9:00pm DNA Book Tickets for DNA!
1hr
Grate the Skin
Review by James Wenley 16th Jul 2014
In Skin, directed by Rising Voices Youth Poetry Movement’s Grace Taylor, the company delve deep past the surface to deliver a series of profound, self-penned spoken word meditations on their lives, experiences, and attitudes. The content is diverse, as an example, Alice Pearson opens with a reflection on the inadequacy of glad wrap, which transitions into a thoughtful consideration of Rewa Worley’s contemporary Maori cultural identity. Pearson wraps Worley in the wrap as we enter, the visual image of containment finding release in Worley’s words.
The poetry, honed through workshops, and deeply felt by the writer-performers, sends shockwaves through my own skin. There are vital issues canvassed here … [more]
Copyright © in the review belongs to the reviewer
Brave, thoughtful, exciting, smart and evocative
Review by Stephen Austin 14th Jul 2014
Would you like an example of the direction modern youth-based theatre is heading these days? I’ll give you three. They’re all playing at The Basement theatre currently, staged by Auckland Theatre Company’s initiative for finding, engaging and broadening current youth talent.
It’s a kind of mini festival of theatre, spoken word poetry, vaudeville, music, dance and even a little busking in the foyer. Each work has been fully developed by peers and professionals to bring out maximum vibrancy and truth.

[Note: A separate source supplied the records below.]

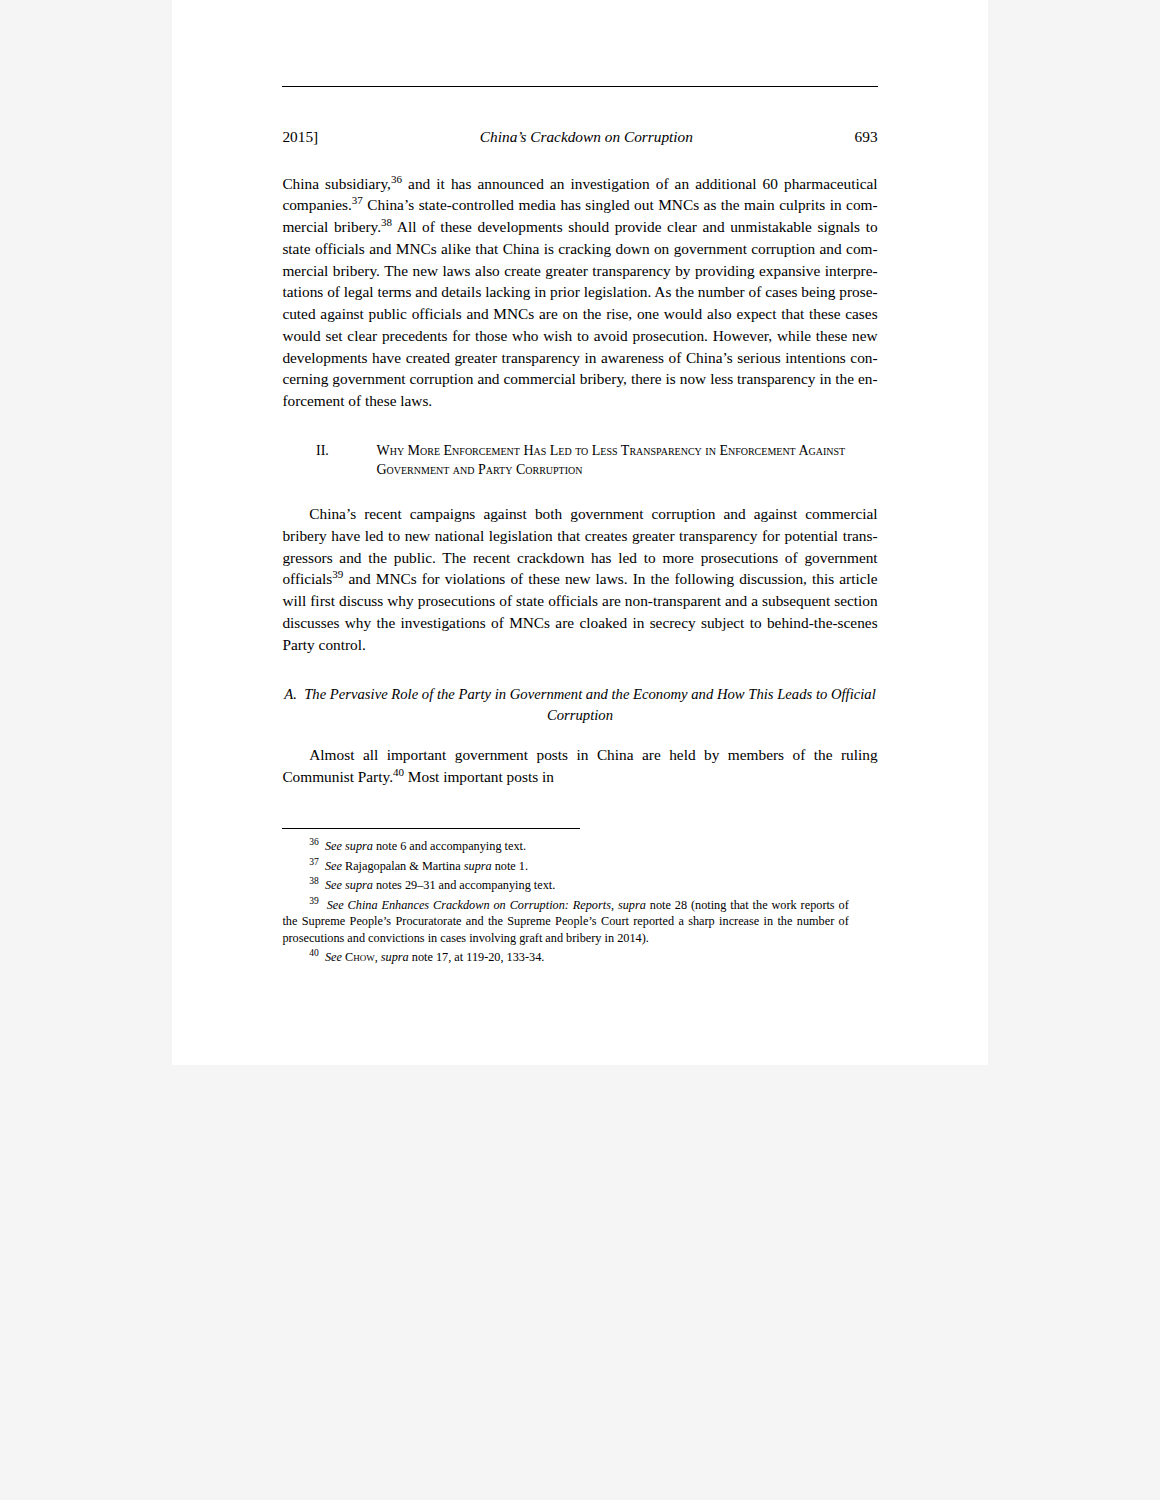2015] China’s Crackdown on Corruption 693
China subsidiary,36 and it has announced an investigation of an additional 60 pharmaceutical companies.37 China’s state-controlled media has singled out MNCs as the main culprits in commercial bribery.38 All of these developments should provide clear and unmistakable signals to state officials and MNCs alike that China is cracking down on government corruption and commercial bribery. The new laws also create greater transparency by providing expansive interpretations of legal terms and details lacking in prior legislation. As the number of cases being prosecuted against public officials and MNCs are on the rise, one would also expect that these cases would set clear precedents for those who wish to avoid prosecution. However, while these new developments have created greater transparency in awareness of China’s serious intentions concerning government corruption and commercial bribery, there is now less transparency in the enforcement of these laws.
II.
Why More Enforcement Has Led to Less Transparency in Enforcement Against Government and Party Corruption
China’s recent campaigns against both government corruption and against commercial bribery have led to new national legislation that creates greater transparency for potential transgressors and the public. The recent crackdown has led to more prosecutions of government officials39 and MNCs for violations of these new laws. In the following discussion, this article will first discuss why prosecutions of state officials are non-transparent and a subsequent section discusses why the investigations of MNCs are cloaked in secrecy subject to behind-the-scenes Party control.
A. The Pervasive Role of the Party in Government and the Economy and How This Leads to Official Corruption
Almost all important government posts in China are held by members of the ruling Communist Party.40 Most important posts in
36 See supra note 6 and accompanying text.
37 See Rajagopalan & Martina supra note 1.
38 See supra notes 29–31 and accompanying text.
39 See China Enhances Crackdown on Corruption: Reports, supra note 28 (noting that the work reports of the Supreme People’s Procuratorate and the Supreme People’s Court reported a sharp increase in the number of prosecutions and convictions in cases involving graft and bribery in 2014).
40 See Chow, supra note 17, at 119-20, 133-34.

The three main works comprising the core of this exciting season could not be more polarised to each other: a staged poetic montage (Skin), a cryptic broken semi-circus (Giant Teeth) and a tightly wound provoking thriller (DNA). However, each highlights the huge strengths of their performers, both individually and as a collective, illustrating to all just how fully vital, healthy and alive the performance scene is in Auckland and offering excitement to audiences that the future pool of performance talent is indeed looking extremely bright.

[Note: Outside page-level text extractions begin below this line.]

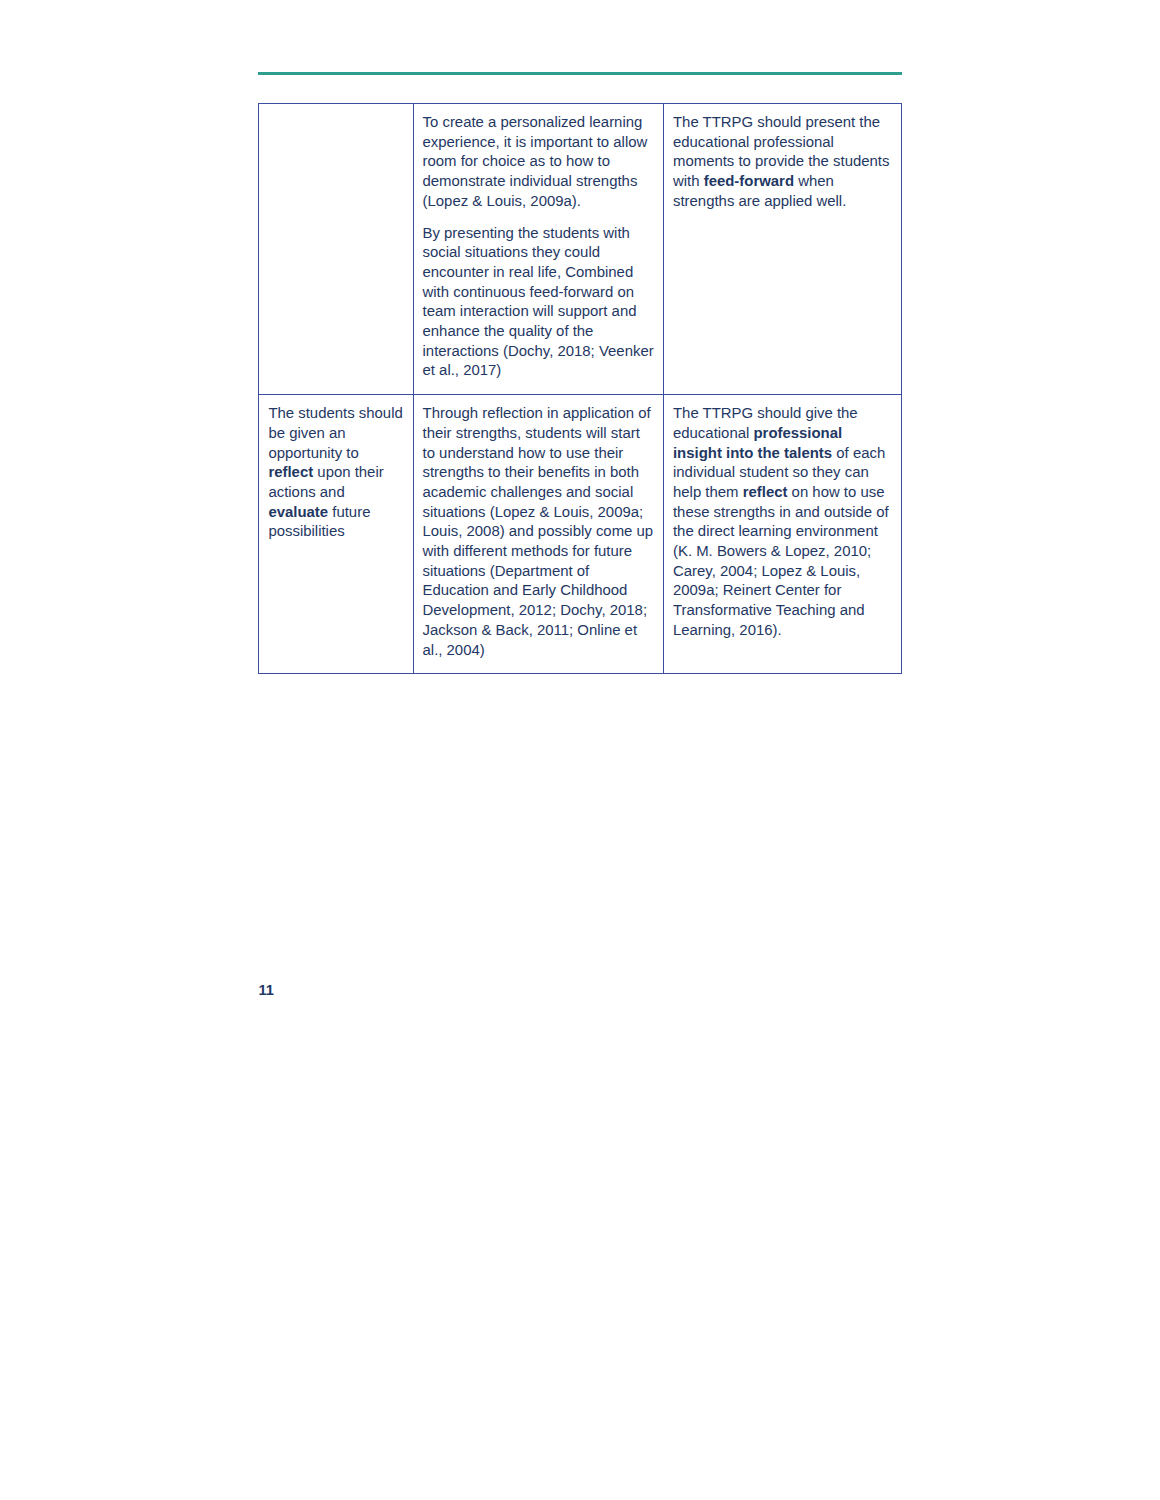| | To create a personalized learning experience, it is important to allow room for choice as to how to demonstrate individual strengths (Lopez & Louis, 2009a). By presenting the students with social situations they could encounter in real life, Combined with continuous feed-forward on team interaction will support and enhance the quality of the interactions (Dochy, 2018; Veenker et al., 2017) | The TTRPG should present the educational professional moments to provide the students with feed-forward when strengths are applied well. |
| The students should be given an opportunity to reflect upon their actions and evaluate future possibilities | Through reflection in application of their strengths, students will start to understand how to use their strengths to their benefits in both academic challenges and social situations (Lopez & Louis, 2009a; Louis, 2008) and possibly come up with different methods for future situations (Department of Education and Early Childhood Development, 2012; Dochy, 2018; Jackson & Back, 2011; Online et al., 2004) | The TTRPG should give the educational professional insight into the talents of each individual student so they can help them reflect on how to use these strengths in and outside of the direct learning environment (K. M. Bowers & Lopez, 2010; Carey, 2004; Lopez & Louis, 2009a; Reinert Center for Transformative Teaching and Learning, 2016). |
11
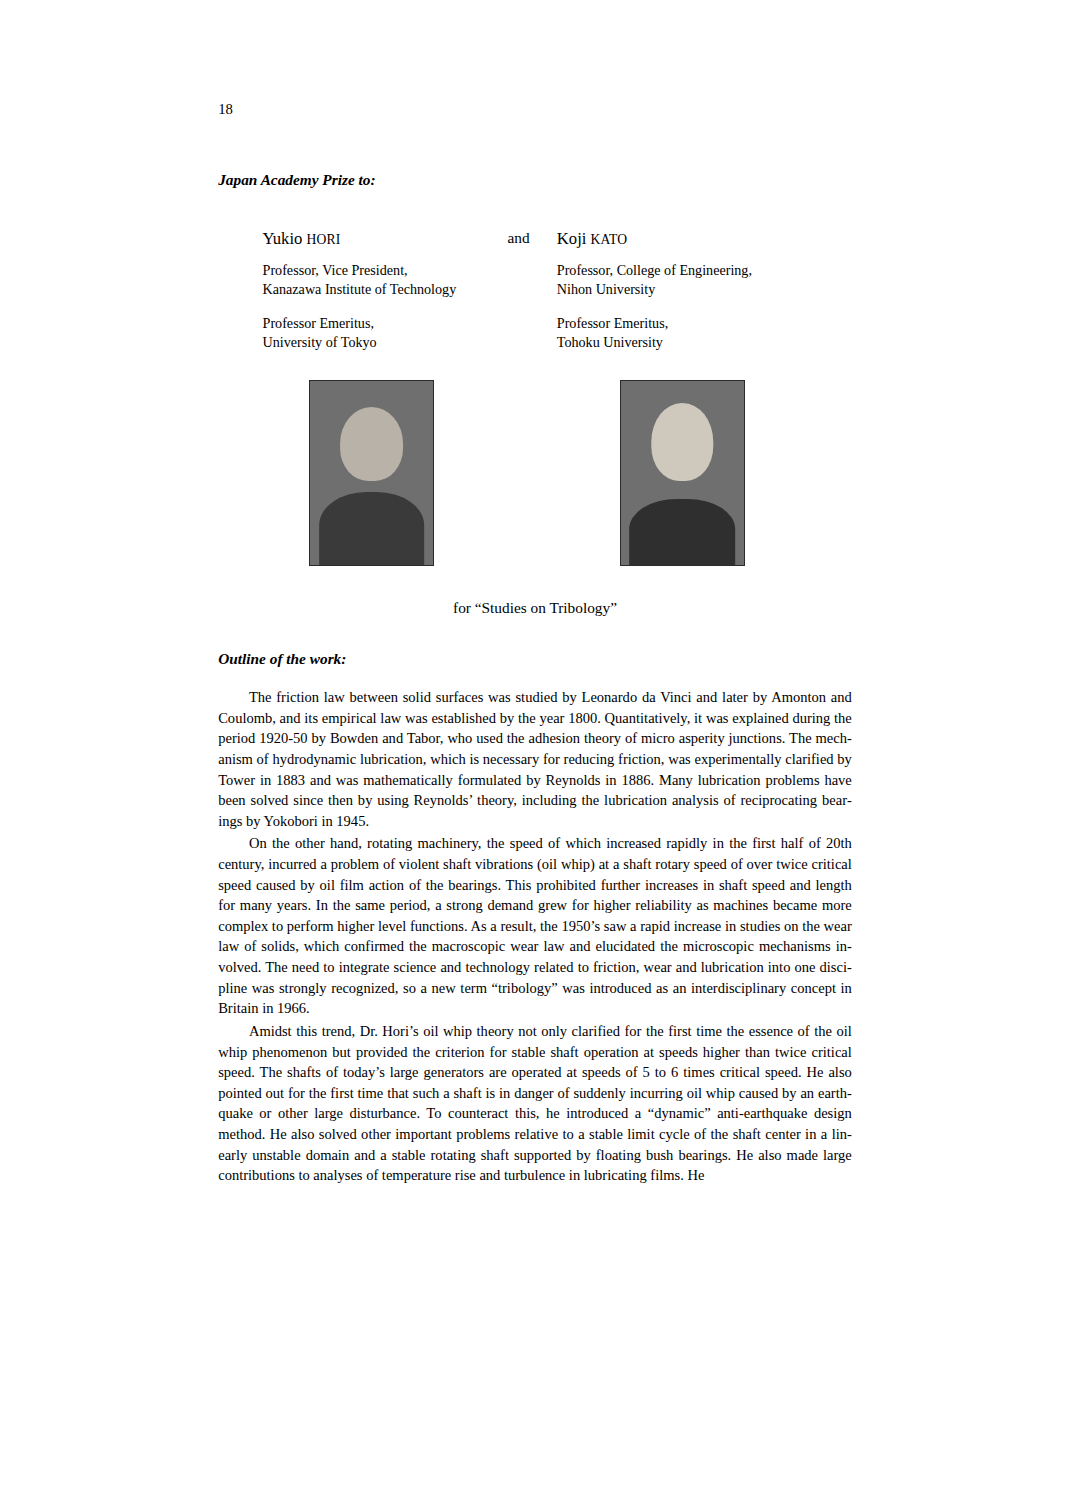18
Japan Academy Prize to:
| Yukio HORI Professor, Vice President, Kanazawa Institute of Technology Professor Emeritus, University of Tokyo | and | Koji KATO Professor, College of Engineering, Nihon University Professor Emeritus, Tohoku University |
for “Studies on Tribology”
Outline of the work:
The friction law between solid surfaces was studied by Leonardo da Vinci and later by Amonton and Coulomb, and its empirical law was established by the year 1800. Quantitatively, it was explained during the period 1920-50 by Bowden and Tabor, who used the adhesion theory of micro asperity junctions. The mechanism of hydrodynamic lubrication, which is necessary for reducing friction, was experimentally clarified by Tower in 1883 and was mathematically formulated by Reynolds in 1886. Many lubrication problems have been solved since then by using Reynolds’ theory, including the lubrication analysis of reciprocating bearings by Yokobori in 1945.
On the other hand, rotating machinery, the speed of which increased rapidly in the first half of 20th century, incurred a problem of violent shaft vibrations (oil whip) at a shaft rotary speed of over twice critical speed caused by oil film action of the bearings. This prohibited further increases in shaft speed and length for many years. In the same period, a strong demand grew for higher reliability as machines became more complex to perform higher level functions. As a result, the 1950’s saw a rapid increase in studies on the wear law of solids, which confirmed the macroscopic wear law and elucidated the microscopic mechanisms involved. The need to integrate science and technology related to friction, wear and lubrication into one discipline was strongly recognized, so a new term “tribology” was introduced as an interdisciplinary concept in Britain in 1966.
Amidst this trend, Dr. Hori’s oil whip theory not only clarified for the first time the essence of the oil whip phenomenon but provided the criterion for stable shaft operation at speeds higher than twice critical speed. The shafts of today’s large generators are operated at speeds of 5 to 6 times critical speed. He also pointed out for the first time that such a shaft is in danger of suddenly incurring oil whip caused by an earthquake or other large disturbance. To counteract this, he introduced a “dynamic” anti-earthquake design method. He also solved other important problems relative to a stable limit cycle of the shaft center in a linearly unstable domain and a stable rotating shaft supported by floating bush bearings. He also made large contributions to analyses of temperature rise and turbulence in lubricating films. He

The Basement mainspace doors burst open and a team of dancers, calling themselves Fine Fatale, writhe, boogie and cajole the audience in the packed foyer, creating space where there isn’t really any and confronting us with a deep sensual hip-hop embrace that’s at once uncomfortable and completely friendly. This is a strong opening to the evening as a whole, serving to bring us all together and entice us into the mainspace with a kind of broken, sexy powhiri.
The ten performers of Skin are all adorning the width-wise traverse stage space when we enter and once we’re all gathered launch into material that is as wide ranging as it is deeply personal.

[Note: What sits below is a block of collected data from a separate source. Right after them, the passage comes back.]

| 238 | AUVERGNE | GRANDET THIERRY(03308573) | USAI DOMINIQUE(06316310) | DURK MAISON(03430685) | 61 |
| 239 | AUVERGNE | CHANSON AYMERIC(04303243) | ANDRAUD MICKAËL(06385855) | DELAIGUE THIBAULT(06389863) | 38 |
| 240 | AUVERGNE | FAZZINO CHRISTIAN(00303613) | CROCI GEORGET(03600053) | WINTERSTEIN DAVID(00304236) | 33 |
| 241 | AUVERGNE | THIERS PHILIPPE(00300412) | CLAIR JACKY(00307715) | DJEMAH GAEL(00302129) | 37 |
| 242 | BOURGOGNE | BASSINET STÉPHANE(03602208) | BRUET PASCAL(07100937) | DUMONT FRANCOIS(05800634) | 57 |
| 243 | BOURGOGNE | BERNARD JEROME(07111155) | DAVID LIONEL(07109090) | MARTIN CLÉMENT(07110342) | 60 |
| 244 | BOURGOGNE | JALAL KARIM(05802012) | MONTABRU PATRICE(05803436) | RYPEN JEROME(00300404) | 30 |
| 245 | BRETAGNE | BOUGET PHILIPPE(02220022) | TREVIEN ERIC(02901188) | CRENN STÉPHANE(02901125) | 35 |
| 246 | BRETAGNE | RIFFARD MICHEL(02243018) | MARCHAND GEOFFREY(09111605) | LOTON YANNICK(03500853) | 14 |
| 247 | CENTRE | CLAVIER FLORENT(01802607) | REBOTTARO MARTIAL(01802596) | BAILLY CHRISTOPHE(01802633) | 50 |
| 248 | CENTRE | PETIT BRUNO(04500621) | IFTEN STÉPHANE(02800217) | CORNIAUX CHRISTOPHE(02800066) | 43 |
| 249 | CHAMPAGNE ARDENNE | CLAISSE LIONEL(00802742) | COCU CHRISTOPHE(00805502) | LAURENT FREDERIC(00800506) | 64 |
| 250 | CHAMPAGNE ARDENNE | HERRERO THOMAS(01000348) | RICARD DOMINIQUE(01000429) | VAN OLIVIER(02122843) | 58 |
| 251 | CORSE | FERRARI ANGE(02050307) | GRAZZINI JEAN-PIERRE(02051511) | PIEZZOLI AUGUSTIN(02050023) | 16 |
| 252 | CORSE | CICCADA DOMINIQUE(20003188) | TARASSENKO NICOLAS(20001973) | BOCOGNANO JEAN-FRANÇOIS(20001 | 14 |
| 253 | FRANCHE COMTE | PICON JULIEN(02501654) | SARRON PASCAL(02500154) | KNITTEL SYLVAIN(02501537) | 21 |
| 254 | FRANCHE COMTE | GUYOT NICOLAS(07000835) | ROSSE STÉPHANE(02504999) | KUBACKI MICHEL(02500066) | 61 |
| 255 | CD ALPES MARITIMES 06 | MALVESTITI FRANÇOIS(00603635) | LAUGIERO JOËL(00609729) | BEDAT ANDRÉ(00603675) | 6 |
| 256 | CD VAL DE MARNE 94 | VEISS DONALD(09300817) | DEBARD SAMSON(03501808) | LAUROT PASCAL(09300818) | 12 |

Themes of ‘skin politics’ – gender, cultural identity and multiplicity, self-image, entrapment, body horror – are explored and burst wide open by the cast as they find a new means of broadcasting their work through theatre. So dance, mime, props, characterisations, percussions and emotional layers are used as process to leap the words off the page and wrench new meanings and something greater than each poet had originally envisioned, while still honouring intent.
Each poem contained within the work is the creation of the performer, so there’s a terrific intimacy and sense of truth to all delivery. These ten poets all give themselves 100% to the work, to each other’s words where needed and hold the respect of their peers when flying solo. Ensemble is key here and all understand the give and take responsibilities required.
While the writing of all is sound and has been worked well, through “self, peer and professional editing methods” there is the odd sequence that seems a touch bordering on the angsty. However, these are well understood and balanced out by director Grace Taylor, who has armed her cast with all of the craft and emotional intelligence needed to keep the heart and soul of the ideas alive and buoyant in the eyes of the audience.
Simon Coleman’s multi-purpose rectangular set in the middle of the space provides angles and levels to accentuate the movement and tones of the work, while on its surfaces Rachel Marlow’s subtle lighting punctuates place and keeps a consistency throughout.
Brave, thoughtful, exciting, smart and evocative spoken word theatre is so rare these days, simply because of a reliance on technologies to heighten theatricality, so this stripped back staging to allow the words to come to the forefront is refreshing.